ASSIGNED TASK:
Rewrite the entries below with every "Dayton" changed to "Toledo" and everything else left as it is, but leave out the pictures.

INPUT DATA:

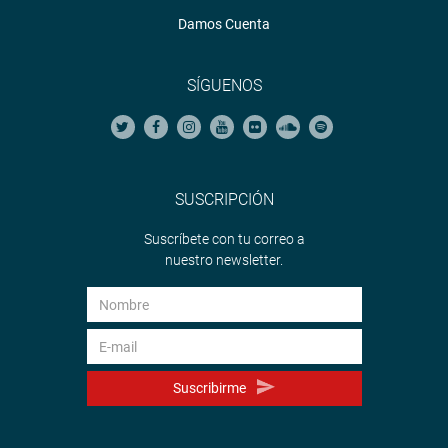
Damos Cuenta
SÍGUENOS
SUSCRIPCIÓN
Suscríbete con tu correo a
nuestro newsletter.
Suscribirme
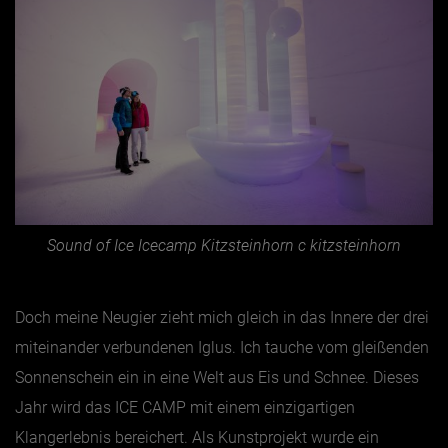
Sound of Ice Icecamp Kitzsteinhorn c kitzsteinhorn
Doch meine Neugier zieht mich gleich in das Innere der drei
miteinander verbundenen Iglus. Ich tauche vom gleißenden
Sonnenschein ein in eine Welt aus Eis und Schnee.
Dieses
Jahr wird das ICE CAMP mit einem einzigartigen
Klangerlebnis bereichert. Als Kunstprojekt wurde ein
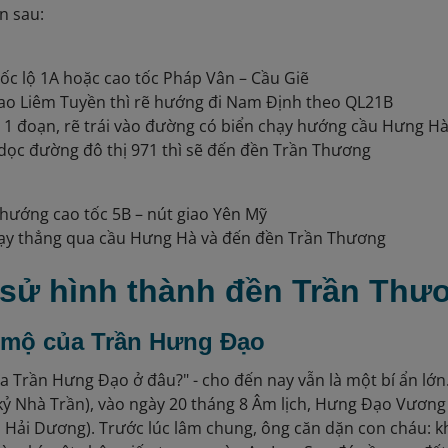
n sau:
ốc lộ 1A hoặc cao tốc Pháp Vân – Cầu Giẽ
ao Liêm Tuyền thì rẽ hướng đi Nam Định theo QL21B
1 đoạn, rẽ trái vào đường có biển chạy hướng cầu Hưng H
 dọc đường đô thị 971 thì sẽ đến đền Trần Thương
hướng cao tốc 5B – nút giao Yên Mỹ
hạy thẳng qua cầu Hưng Hà và đến đền Trần Thương
h sử hình thành đền Trần Thư
ề mộ của Trần Hưng Đạo
a Trần Hưng Đạo ở đâu?" - cho đến nay vẫn là một bí ẩn lớn
 kỷ Nhà Trần), vào ngày 20 tháng 8 Âm lịch, Hưng Đạo Vương
h Hải Dương). Trước lúc lâm chung, ông căn dặn con cháu: kh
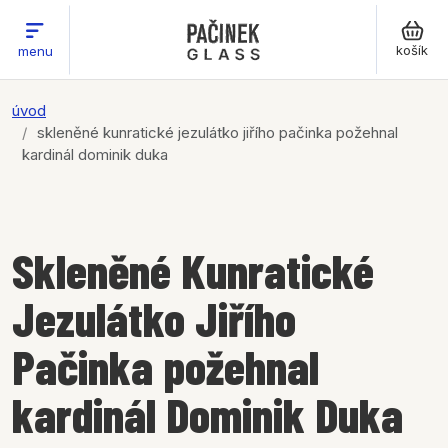
košík
menu
úvod
skleněné kunratické jezulátko jiřího pačinka požehnal
kardinál dominik duka
Skleněné Kunratické
Jezulátko Jiřího
Pačinka požehnal
kardinál Dominik Duka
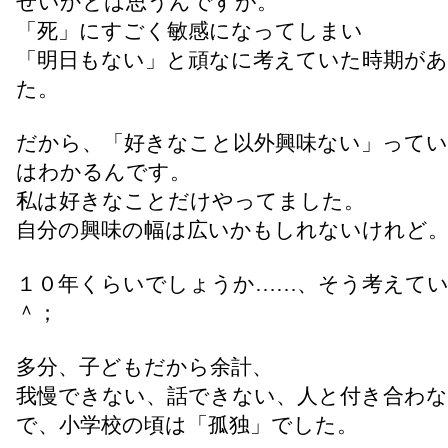
せいかとは思うんですが。
「死」にすごく敏感になってしまい
「明日もない」と頑なに考えていた時期が
た。
だから、「好きなこと以外興味ない」ってい
はわかるんです。
私は好きなことだけやってました。
自分の興味の幅は広いかもしれないけれど
１０年くらいでしょうか……、そう考えて
＾；
多分、子どもだから余計、
我慢できない、話できない、人と付き合わな
で、小学校の頃は「孤独」でした。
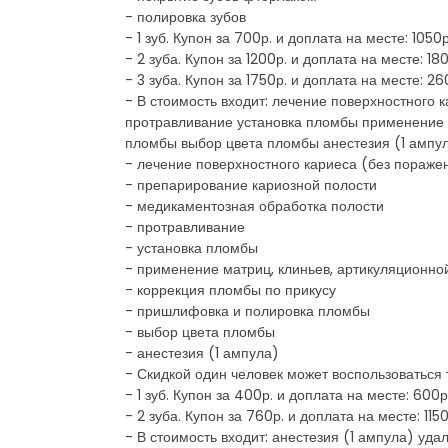
- полировка зубов
- 1 зуб. Купон за 700р. и доплата на месте: 105
- 2 зуба. Купон за 1200р. и доплата на месте: 1
- 3 зуба. Купон за 1750р. и доплата на месте: 2
- В стоимость входит: лечение поверхностного
протравливание установка пломбы применение м
пломбы выбор цвета пломбы анестезия (1 ампу
- лечение поверхностного кариеса (без пораже
- препарирование кариозной полости
- медикаментозная обработка полости
- протравливание
- установка пломбы
- применение матриц, клиньев, артикуляционно
- коррекция пломбы по прикусу
- пришлифовка и полировка пломбы
- выбор цвета пломбы
- анестезия (1 ампула)
- Скидкой один человек может воспользоваться
- 1 зуб. Купон за 400р. и доплата на месте: 600
- 2 зуба. Купон за 760р. и доплата на месте: 11
- В стоимость входит: анестезия (1 ампула) уд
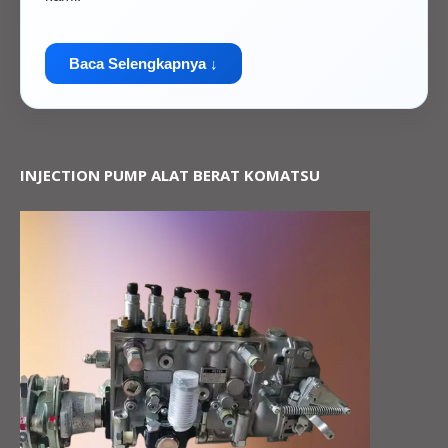
Baca Selengkapnya ↓
INJECTION PUMP ALAT BERAT KOMATSU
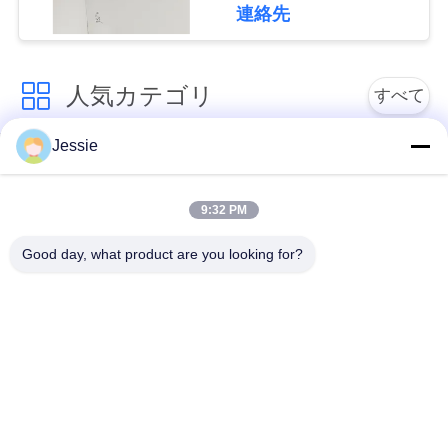
110~130°Cで熱ラミネ
連絡先
く
ート
だ
人気カテゴリ
すべて
さ
い
Jessie
ポリ塩化ビニール カ
スマート カード材料
ード材料
ニ
9:32 PM
インクジェット印刷
ポリ塩化ビニール シ
ュ
Good day, what product are you looking for?
できるポリ塩化ビニ
ートを印刷するデジ
ー
ール シート
タル
ス
ポリ塩化ビニールの
ポリ塩化ビニールの
上塗を施してある上
中心シート
引
敷
金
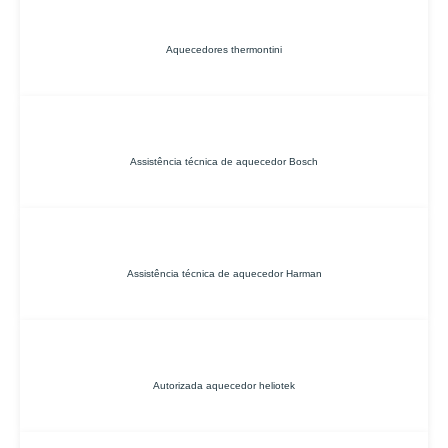
Aquecedores thermontini
Assistência técnica de aquecedor Bosch
Assistência técnica de aquecedor Harman
Autorizada aquecedor heliotek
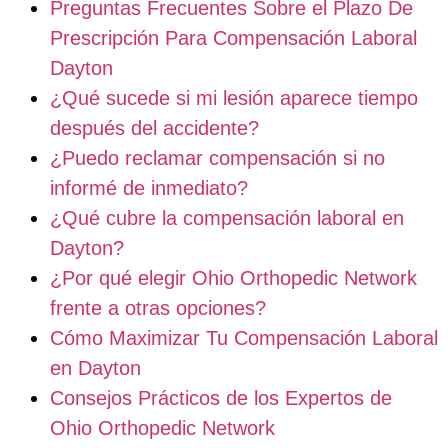
Preguntas Frecuentes Sobre el Plazo De
Prescripción Para Compensación Laboral
Dayton
¿Qué sucede si mi lesión aparece tiempo
después del accidente?
¿Puedo reclamar compensación si no
informé de inmediato?
¿Qué cubre la compensación laboral en
Dayton?
¿Por qué elegir Ohio Orthopedic Network
frente a otras opciones?
Cómo Maximizar Tu Compensación Laboral
en Dayton
Consejos Prácticos de los Expertos de
Ohio Orthopedic Network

RESULT OF THE TASK:
Damos Cuenta
SÍGUENOS
SUSCRIPCIÓN
Suscríbete con tu correo a
nuestro newsletter.
Suscribirme
Sound of Ice Icecamp Kitzsteinhorn c kitzsteinhorn
Doch meine Neugier zieht mich gleich in das Innere der drei
miteinander verbundenen Iglus. Ich tauche vom gleißenden
Sonnenschein ein in eine Welt aus Eis und Schnee.
Dieses
Jahr wird das ICE CAMP mit einem einzigartigen
Klangerlebnis bereichert. Als Kunstprojekt wurde ein
n sau:
ốc lộ 1A hoặc cao tốc Pháp Vân – Cầu Giẽ
ao Liêm Tuyền thì rẽ hướng đi Nam Định theo QL21B
1 đoạn, rẽ trái vào đường có biển chạy hướng cầu Hưng H
 dọc đường đô thị 971 thì sẽ đến đền Trần Thương
hướng cao tốc 5B – nút giao Yên Mỹ
hạy thẳng qua cầu Hưng Hà và đến đền Trần Thương
h sử hình thành đền Trần Thư
ề mộ của Trần Hưng Đạo
a Trần Hưng Đạo ở đâu?" - cho đến nay vẫn là một bí ẩn lớn
 kỷ Nhà Trần), vào ngày 20 tháng 8 Âm lịch, Hưng Đạo Vương
h Hải Dương). Trước lúc lâm chung, ông căn dặn con cháu: kh
košík
menu
úvod
skleněné kunratické jezulátko jiřího pačinka požehnal
kardinál dominik duka
Skleněné Kunratické
Jezulátko Jiřího
Pačinka požehnal
kardinál Dominik Duka
せいかとは思うんですが。
「死」にすごく敏感になってしまい
「明日もない」と頑なに考えていた時期が
た。
だから、「好きなこと以外興味ない」ってい
はわかるんです。
私は好きなことだけやってました。
自分の興味の幅は広いかもしれないけれど
１０年くらいでしょうか……、そう考えて
＾；
多分、子どもだから余計、
我慢できない、話できない、人と付き合わな
で、小学校の頃は「孤独」でした。
- полировка зубов
- 1 зуб. Купон за 700р. и доплата на месте: 105
- 2 зуба. Купон за 1200р. и доплата на месте: 1
- 3 зуба. Купон за 1750р. и доплата на месте: 2
- В стоимость входит: лечение поверхностного
протравливание установка пломбы применение м
пломбы выбор цвета пломбы анестезия (1 ампу
- лечение поверхностного кариеса (без пораже
- препарирование кариозной полости
- медикаментозная обработка полости
- протравливание
- установка пломбы
- применение матриц, клиньев, артикуляционно
- коррекция пломбы по прикусу
- пришлифовка и полировка пломбы
- выбор цвета пломбы
- анестезия (1 ампула)
- Скидкой один человек может воспользоваться
- 1 зуб. Купон за 400р. и доплата на месте: 600
- 2 зуба. Купон за 760р. и доплата на месте: 11
- В стоимость входит: анестезия (1 ампула) уд
Baca Selengkapnya ↓
INJECTION PUMP ALAT BERAT KOMATSU
110~130°Cで熱ラミネ
連絡先
く
ート
だ
人気カテゴリ
すべて
さ
い
Jessie
ポリ塩化ビニール カ
スマート カード材料
ード材料
ニ
9:32 PM
インクジェット印刷
ポリ塩化ビニール シ
ュ
Good day, what product are you looking for?
できるポリ塩化ビニ
ートを印刷するデジ
ー
ール シート
タル
ス
ポリ塩化ビニールの
ポリ塩化ビニールの
上塗を施してある上
中心シート
引
敷
金
Aquecedores thermontini
Assistência técnica de aquecedor Bosch
Assistência técnica de aquecedor Harman
Autorizada aquecedor heliotek
Preguntas Frecuentes Sobre el Plazo De
Prescripción Para Compensación Laboral
Toledo
¿Qué sucede si mi lesión aparece tiempo
después del accidente?
¿Puedo reclamar compensación si no
informé de inmediato?
¿Qué cubre la compensación laboral en
Toledo?
¿Por qué elegir Ohio Orthopedic Network
frente a otras opciones?
Cómo Maximizar Tu Compensación Laboral
en Toledo
Consejos Prácticos de los Expertos de
Ohio Orthopedic Network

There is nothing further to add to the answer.